Educating the Whole Child: Practical Life
Practical life activities are basic, vital, and continuous, though they take different forms at different ages. They appeal to the sensitive periods for order and control and perfection of movement. In the toddler class there are little steps to practice going up and down, clothes to practice putting on. Children help prepare fruit snacks, and a wondrous sight is a child, not-quite-two, carefully taking time, putting a table cloth over a little table for snacks, then adding flowers for elegance.

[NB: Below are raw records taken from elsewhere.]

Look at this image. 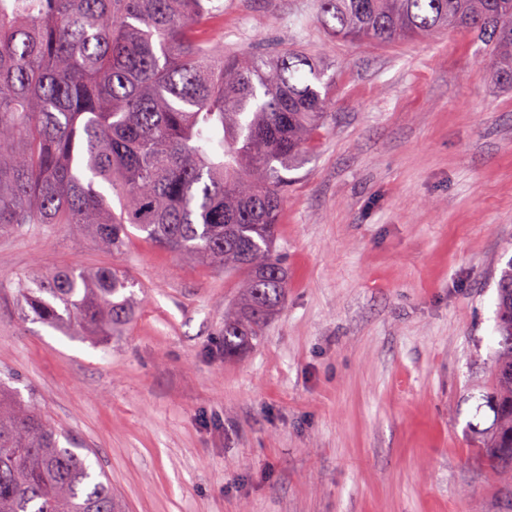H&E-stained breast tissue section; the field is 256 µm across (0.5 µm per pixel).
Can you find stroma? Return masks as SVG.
I'll use <instances>...</instances> for the list:
<instances>
[{"mask_svg": "<svg viewBox=\"0 0 512 512\" xmlns=\"http://www.w3.org/2000/svg\"><path fill=\"white\" fill-rule=\"evenodd\" d=\"M225 50L291 46L333 105L292 171L281 310L224 356L235 274L133 232L107 253L46 224L0 236V380L89 449L126 512H512L478 410L512 259V85L474 35L354 43L317 0H221ZM126 271L136 316L105 344L21 323L19 280Z\"/></svg>", "mask_w": 512, "mask_h": 512, "instance_id": "1", "label": "stroma"}]
</instances>
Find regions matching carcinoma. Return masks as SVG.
I'll return each instance as SVG.
<instances>
[{"label": "carcinoma", "instance_id": "carcinoma-1", "mask_svg": "<svg viewBox=\"0 0 512 512\" xmlns=\"http://www.w3.org/2000/svg\"><path fill=\"white\" fill-rule=\"evenodd\" d=\"M357 40L460 29L512 81V0H320ZM214 0H0V235L54 224L109 251L129 228L241 276L224 306V355L282 307L276 253L288 173L308 160L331 105L312 61L281 47L224 53ZM120 212L112 209V198ZM134 281L74 265L17 284L21 315L103 344L132 319ZM501 337L485 452L512 473V258L497 284ZM0 382V512H125L82 448Z\"/></svg>", "mask_w": 512, "mask_h": 512}]
</instances>
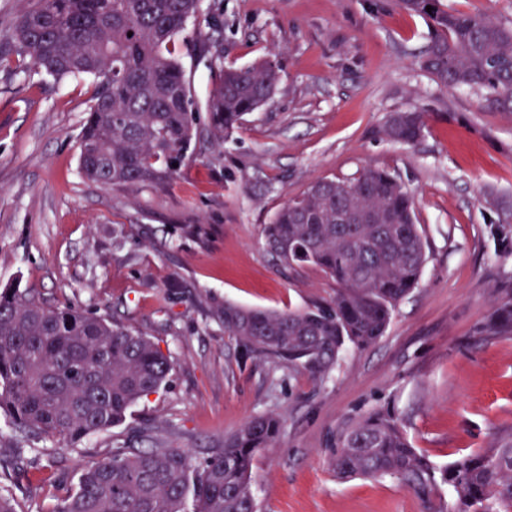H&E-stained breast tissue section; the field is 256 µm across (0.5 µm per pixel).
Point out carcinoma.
<instances>
[{
  "label": "carcinoma",
  "instance_id": "obj_1",
  "mask_svg": "<svg viewBox=\"0 0 512 512\" xmlns=\"http://www.w3.org/2000/svg\"><path fill=\"white\" fill-rule=\"evenodd\" d=\"M398 4L428 20L419 65L434 83L476 90L487 110L512 115V25L442 0ZM199 7L200 0H37L20 13L14 41L26 68L55 80L95 79L79 135L87 179L165 185L199 136L222 148L246 114L272 99L278 70L270 60L226 69L219 41L205 36L206 63L219 81L200 116L175 46ZM425 129L424 113L396 112L383 134L410 146ZM363 210L373 215L368 223L341 222ZM490 234L512 246V224H494ZM264 238L283 264L329 275L335 296L284 312L224 303V333L246 359L319 377L345 346L365 347L384 334L427 260L413 197L374 166L312 182L265 225ZM487 332L512 334V297L498 303ZM171 370L151 338L107 314L49 305L33 289L0 288V414L30 441L73 444L123 425ZM281 430L276 415L253 417L204 458L188 448H114L82 466L77 488L53 512H259L255 463L277 446ZM332 465L341 477L394 478L430 512H512V435L437 468L412 447L398 416L376 412L340 434ZM442 484L455 493L450 508L433 502Z\"/></svg>",
  "mask_w": 512,
  "mask_h": 512
}]
</instances>
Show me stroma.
Returning <instances> with one entry per match:
<instances>
[{
    "mask_svg": "<svg viewBox=\"0 0 512 512\" xmlns=\"http://www.w3.org/2000/svg\"><path fill=\"white\" fill-rule=\"evenodd\" d=\"M213 31L225 65L273 59V99L246 115L222 151L197 141L164 186L104 187L79 172L78 135L95 84L0 67V287L107 313L170 354L167 384L124 425L74 445L31 442L0 417V492L20 512H53L81 464L136 444L200 457L263 414L282 419L278 447L258 457L261 512H425L391 479L338 478V431L374 412L399 416L436 466L512 434V335L487 336L512 295V253L489 234L512 209V116L472 91L437 86L419 67L425 18L395 0H201L176 38L198 107L213 78L196 50ZM396 111L425 113L416 145L388 141ZM388 170L412 194L427 261L373 344L346 347L323 378L285 364L242 362L215 304L285 311L330 299L320 270L289 268L263 228L323 177ZM203 224L207 245L182 236Z\"/></svg>",
    "mask_w": 512,
    "mask_h": 512,
    "instance_id": "obj_1",
    "label": "stroma"
}]
</instances>
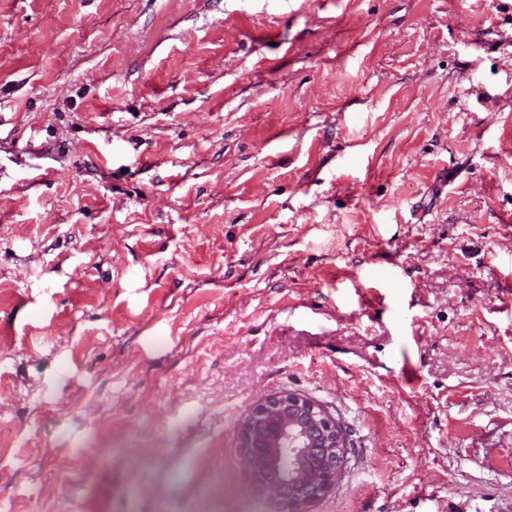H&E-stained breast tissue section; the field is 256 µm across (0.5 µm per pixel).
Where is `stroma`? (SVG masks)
Masks as SVG:
<instances>
[{
  "label": "stroma",
  "instance_id": "1",
  "mask_svg": "<svg viewBox=\"0 0 512 512\" xmlns=\"http://www.w3.org/2000/svg\"><path fill=\"white\" fill-rule=\"evenodd\" d=\"M512 512V0H0V512ZM238 441L252 484L277 491L285 512H311L335 485L347 448L336 421L293 392L255 403L240 421Z\"/></svg>",
  "mask_w": 512,
  "mask_h": 512
}]
</instances>
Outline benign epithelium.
<instances>
[{"label":"benign epithelium","mask_w":512,"mask_h":512,"mask_svg":"<svg viewBox=\"0 0 512 512\" xmlns=\"http://www.w3.org/2000/svg\"><path fill=\"white\" fill-rule=\"evenodd\" d=\"M238 441L252 484L277 491L285 512H311L335 485L346 451L336 421L293 392L255 403L240 421Z\"/></svg>","instance_id":"7a95c632"}]
</instances>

In the primary class, much practical life has to do with adapting to the environment. Children learn to snap, button, tie bows, shine shoes, scrub tables, dust, polish, and sweep. They cook food and sew buttons. They learn forms of good manners in our culture, such as shaking hands, closing doors quietly, and not interrupting. These activities are designed in a sequence of steps, through which the child comes to realize order and logic in activity. Concentration (watch a little one wash a table!), care, exactness, social awareness, independence, cooperation, coordination and self-esteem are some of the qualities that grow through the practical life work.

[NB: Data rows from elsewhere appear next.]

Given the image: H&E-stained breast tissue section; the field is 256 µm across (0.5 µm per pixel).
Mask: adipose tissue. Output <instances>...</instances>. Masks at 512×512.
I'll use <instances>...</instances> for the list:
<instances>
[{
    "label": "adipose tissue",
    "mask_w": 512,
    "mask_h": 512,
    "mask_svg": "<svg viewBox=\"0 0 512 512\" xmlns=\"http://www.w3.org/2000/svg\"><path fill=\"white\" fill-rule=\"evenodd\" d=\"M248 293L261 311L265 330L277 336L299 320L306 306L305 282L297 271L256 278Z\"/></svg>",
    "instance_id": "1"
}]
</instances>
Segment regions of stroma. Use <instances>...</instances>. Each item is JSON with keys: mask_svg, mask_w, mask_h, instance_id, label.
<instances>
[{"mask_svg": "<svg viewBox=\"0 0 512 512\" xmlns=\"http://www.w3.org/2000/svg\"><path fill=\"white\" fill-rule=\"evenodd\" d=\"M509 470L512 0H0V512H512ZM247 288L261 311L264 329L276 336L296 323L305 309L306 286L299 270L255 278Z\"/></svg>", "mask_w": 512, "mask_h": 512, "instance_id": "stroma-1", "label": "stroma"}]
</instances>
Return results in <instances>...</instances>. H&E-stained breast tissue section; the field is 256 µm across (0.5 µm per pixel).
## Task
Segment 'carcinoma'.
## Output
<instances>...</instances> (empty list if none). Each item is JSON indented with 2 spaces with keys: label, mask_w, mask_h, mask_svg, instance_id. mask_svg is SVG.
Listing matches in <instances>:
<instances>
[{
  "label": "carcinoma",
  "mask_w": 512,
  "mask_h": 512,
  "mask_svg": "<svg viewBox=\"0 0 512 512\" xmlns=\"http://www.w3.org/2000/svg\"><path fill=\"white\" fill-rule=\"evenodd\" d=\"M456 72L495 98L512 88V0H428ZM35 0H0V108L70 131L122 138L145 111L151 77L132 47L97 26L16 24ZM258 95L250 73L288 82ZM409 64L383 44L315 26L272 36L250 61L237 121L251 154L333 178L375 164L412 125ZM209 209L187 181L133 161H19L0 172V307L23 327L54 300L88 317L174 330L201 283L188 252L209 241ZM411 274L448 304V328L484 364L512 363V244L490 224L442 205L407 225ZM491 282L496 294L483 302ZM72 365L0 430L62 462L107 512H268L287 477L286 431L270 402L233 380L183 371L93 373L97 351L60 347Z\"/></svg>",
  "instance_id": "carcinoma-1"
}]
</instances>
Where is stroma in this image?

In the elementary classes, practical life relates to the community outside the school. “Going Out” involves more than ordinary field trips, as the children plan, prepare, make arrangements, write letters, whatever is necessary to explore a museum, a factory, a farm, a library. The sensitive period for order seems to have vanished by 6 (you will notice this at home, too), but projects like planning celebrations and baking bread appeal to elementary students.

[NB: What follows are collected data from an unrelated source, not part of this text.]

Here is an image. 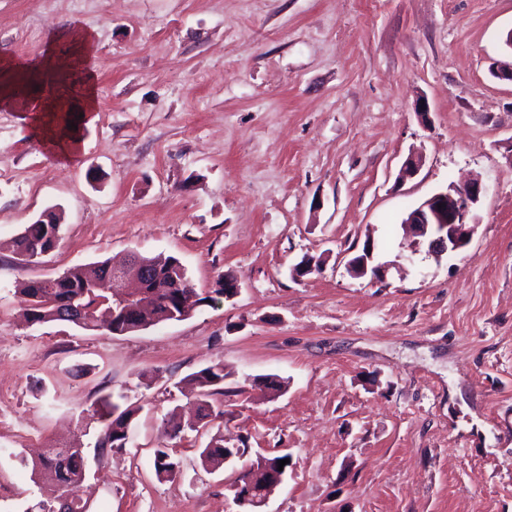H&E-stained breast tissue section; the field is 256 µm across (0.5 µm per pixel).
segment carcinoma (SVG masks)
Segmentation results:
<instances>
[{
    "mask_svg": "<svg viewBox=\"0 0 512 512\" xmlns=\"http://www.w3.org/2000/svg\"><path fill=\"white\" fill-rule=\"evenodd\" d=\"M61 224L53 213L42 214L28 225L14 241L19 260L30 263L54 250L61 240ZM129 272H135L143 287L140 298L133 301L129 310L116 304L112 295V266L107 261L92 267L74 266L56 278L30 280L18 289L26 303L30 320L46 324L68 322L84 330L104 328L110 333L127 334L146 330L159 323L185 319L202 302L190 284L186 270L179 259L170 257L163 263L153 258L134 254L127 262ZM231 373L224 370V363L214 362L184 378L196 395L198 419L224 417L219 406L226 388L225 381ZM110 410L101 414L105 421L103 448H123L128 443V430L135 410L127 408L117 412L118 406L106 403ZM154 471L160 480L177 477V462L167 447L153 453ZM203 467L219 470L224 467V439H213L199 449ZM32 472L43 477L52 476L59 495L53 502L35 505L37 512H61L60 499L70 487L85 475L83 448L70 445L49 448L45 455L33 462Z\"/></svg>",
    "mask_w": 512,
    "mask_h": 512,
    "instance_id": "cac0c4a2",
    "label": "carcinoma"
}]
</instances>
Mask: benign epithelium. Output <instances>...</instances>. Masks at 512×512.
Wrapping results in <instances>:
<instances>
[{"mask_svg":"<svg viewBox=\"0 0 512 512\" xmlns=\"http://www.w3.org/2000/svg\"><path fill=\"white\" fill-rule=\"evenodd\" d=\"M424 165L420 155H411L400 169L398 179L405 181L415 177ZM485 193V186L475 179L461 185H449L446 189L438 191L424 199L415 206L403 221L406 228L413 234L423 238L427 244L428 252L438 256L447 254L453 256L462 250L471 240L478 225L474 216L475 206ZM374 244L366 242L362 257L358 260L349 259L346 263L348 273L354 277L367 274L380 280L385 276L386 267L373 263ZM124 268L117 267L112 279V293L114 299L124 304L137 297V288L141 282H136V288H126ZM268 488L262 491V496H252L253 474L250 469L243 470L233 485L234 499L241 505L251 507L250 512H262L272 491L285 479V471L278 470V466L266 464Z\"/></svg>","mask_w":512,"mask_h":512,"instance_id":"benign-epithelium-1","label":"benign epithelium"}]
</instances>
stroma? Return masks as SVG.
<instances>
[{
	"label": "stroma",
	"instance_id": "35a3bbf8",
	"mask_svg": "<svg viewBox=\"0 0 512 512\" xmlns=\"http://www.w3.org/2000/svg\"><path fill=\"white\" fill-rule=\"evenodd\" d=\"M71 26L95 39L80 162L0 109V451L80 441L90 512H246L233 468L200 464L217 436L290 454L264 512H512V83L490 72L512 0H0V58L67 55ZM472 175L470 243L412 252L405 212ZM51 208L59 245L17 264ZM369 239L385 279L346 270ZM132 252L179 258L205 302L124 335L27 321L21 282ZM305 256L318 268L294 276ZM223 274L233 299L212 294ZM218 361L223 417L166 436L194 402L179 381ZM106 400L137 410L125 447L95 446ZM51 494L0 464V512ZM154 471L159 480H174L177 477V462L173 458L170 448H155L153 453Z\"/></svg>",
	"mask_w": 512,
	"mask_h": 512
}]
</instances>
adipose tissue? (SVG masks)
Returning <instances> with one entry per match:
<instances>
[{"mask_svg":"<svg viewBox=\"0 0 512 512\" xmlns=\"http://www.w3.org/2000/svg\"><path fill=\"white\" fill-rule=\"evenodd\" d=\"M61 37L72 46L73 74L61 73L55 47L47 45L38 66L41 97L23 101L8 87L0 86V109L21 112L44 151L65 165L78 159L81 144L79 131L70 127L72 118L68 108L81 105L84 124H91L95 119L97 84L89 65L95 49L92 34L72 27L63 30Z\"/></svg>","mask_w":512,"mask_h":512,"instance_id":"ef3b65f1","label":"adipose tissue"}]
</instances>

In the middle school classes the practical life activities of the elementary years continue, but young adolescents also practice new practical life tasks. In addition to daily time for individual classroom jobs and responsibilities, the class schedule includes a unique weekly community lab. Students take on service learning projects in our local community, go on local field trips, cook & enjoy meals together, work on special projects, and sometimes just play. Each year the students work closely with the teachers to plan the end-of-the-year overnight trip. The middle school program also includes an advisory time during which they discuss, learn, and reflect upon ideas, issues and techniques that will help them develop as better learners and people. For example, personal organization and time management become valuable practical life skills at this age; teachers help students find the styles and practices that work best for each person.